TM NETWORKが最初のDECADEで残した作品のうち、プログレの影響を感じるアルバムが『CAROL -A DAY IN A GIRL’S LIFE 1991-』です。tk-trapでは、メインの4曲を組曲形式でまとめ、「CAROL (Part 1)」「CAROL (Part 2)」として披露しました。また、アルバム『EXPO』に収録され、やはりプログレを標榜した「Think Of Earth」もセット・リストに加わっています。いずれの曲も、tk-trapを通して、もともと抱いていたプログレのイメージにぐっと近づいたのではないでしょうか。

プログレの色が濃くなったのは、小室さんの関心が一段と強まったためです。tk-trapの機材を準備するにあたり、小室さんはRick Wakemanのキーボードの種類や配置を参考にしました(『TM NETWORK TOUR “Major Turn-Round” THIRD IMPRESSION』「The secret story」より)。このときMellotronにも言及したものの、当時は入手困難だったため諦めたとのことです。小室さんが実際にMellotronを弾いたのは2000~2001年ですが、tk-trapでMellotronが使われていたら、どのようなサウンドになっていたのでしょうか。想像は止まりません。

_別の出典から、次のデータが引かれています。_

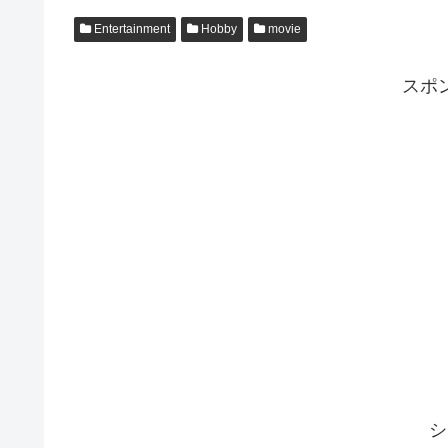
Entertainment
Hobby
movie
スポ
シ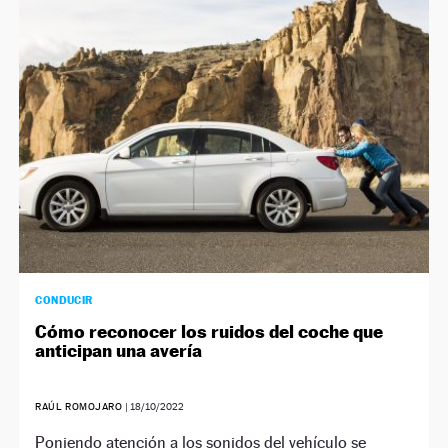
CONDUCIR
Cómo reconocer los ruidos del coche que
anticipan una avería
RAÚL ROMOJARO
|
18/10/2022
Poniendo atención a los sonidos del vehículo se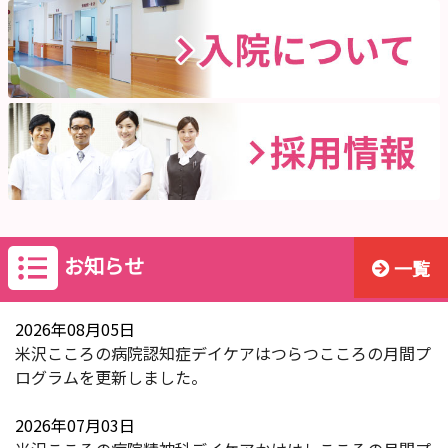
お知らせ
一覧
2026年08月05日
米沢こころの病院認知症デイケアはつらつこころの月間プ
ログラムを更新しました。
2026年07月03日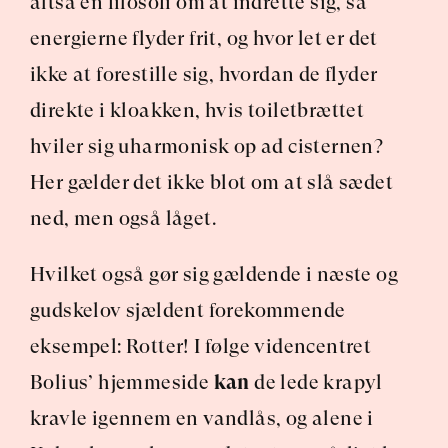
altså en filosofi om at indrette sig, så 
energierne flyder frit, og hvor let er det 
ikke at forestille sig, hvordan de flyder 
direkte i kloakken, hvis toiletbrættet 
hviler sig uharmonisk op ad cisternen? 
Her gælder det ikke blot om at slå sædet 
ned, men også låget.
Hvilket også gør sig gældende i næste og 
gudskelov sjældent forekommende 
eksempel: Rotter! I følge videncentret 
Bolius’ hjemmeside 
kan
 de lede krapyl 
kravle igennem en vandlås, og alene i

tk-trapでは、この企画のために書かれた「ORACLE COMMUNICATOINS」、「TRANSPORTATION to the future」、「VEHICLE 2001」などのインストゥルメンタルも魅力的です。バンドの演奏からはプログレに加え、ジャズやファンクの要素が感じられ、ミュージシャンたちが描く音の世界に引き込まれます。時間を戻せるのなら会場で聴いてみたいものです。

そのなかでも特に好きな曲が、前半と後半の雰囲気が大きく変わる「TRANSPORTATION to the future」です。ゆるやかに音が絡み合う前半は、後半のための長いイントロのようにも思えます。しばらくしてから鳴り響く規則的なドラムの音は、雰囲気が変わる予告のようです。時が満ちて曲の空気が変わると、音の密度は一気に高まります。ギターは渋く、ベースは艶っぽく、アルトは気持ちを昂らせるようにダイナミックに響きます。

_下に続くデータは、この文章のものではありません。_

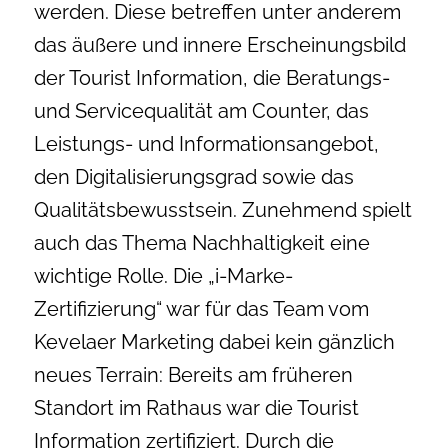
werden. Diese betreffen unter anderem
das äußere und innere Erscheinungsbild
der Tourist Information, die Beratungs-
und Servicequalität am Counter, das
Leistungs- und Informationsangebot,
den Digitalisierungsgrad sowie das
Qualitätsbewusstsein. Zunehmend spielt
auch das Thema Nachhaltigkeit eine
wichtige Rolle. Die „i-Marke-
Zertifizierung“ war für das Team vom
Kevelaer Marketing dabei kein gänzlich
neues Terrain: Bereits am früheren
Standort im Rathaus war die Tourist
Information zertifiziert. Durch die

コンサートの最後を「GIA CORM FILLIPPO DIA (DEVIL’S CARNIVAL)」が飾ります。『CAROL -A DAY IN A GIRL’S LIFE 1991-』に収録され、パーカッションを効かせた陽気なサウンドが特徴的な曲です。tk-trapではジャズというべきかファンクというべきか、オリジナルよりもさらに躍動する音を堪能できます。「ミュージシャンとしての小室哲哉」にフォーカスしたtk-trapのなかでも、それを強く感じたのがこの曲です。Roland JD-800やHammond C-3、そしてピアノを弾く姿が特に印象に残りました。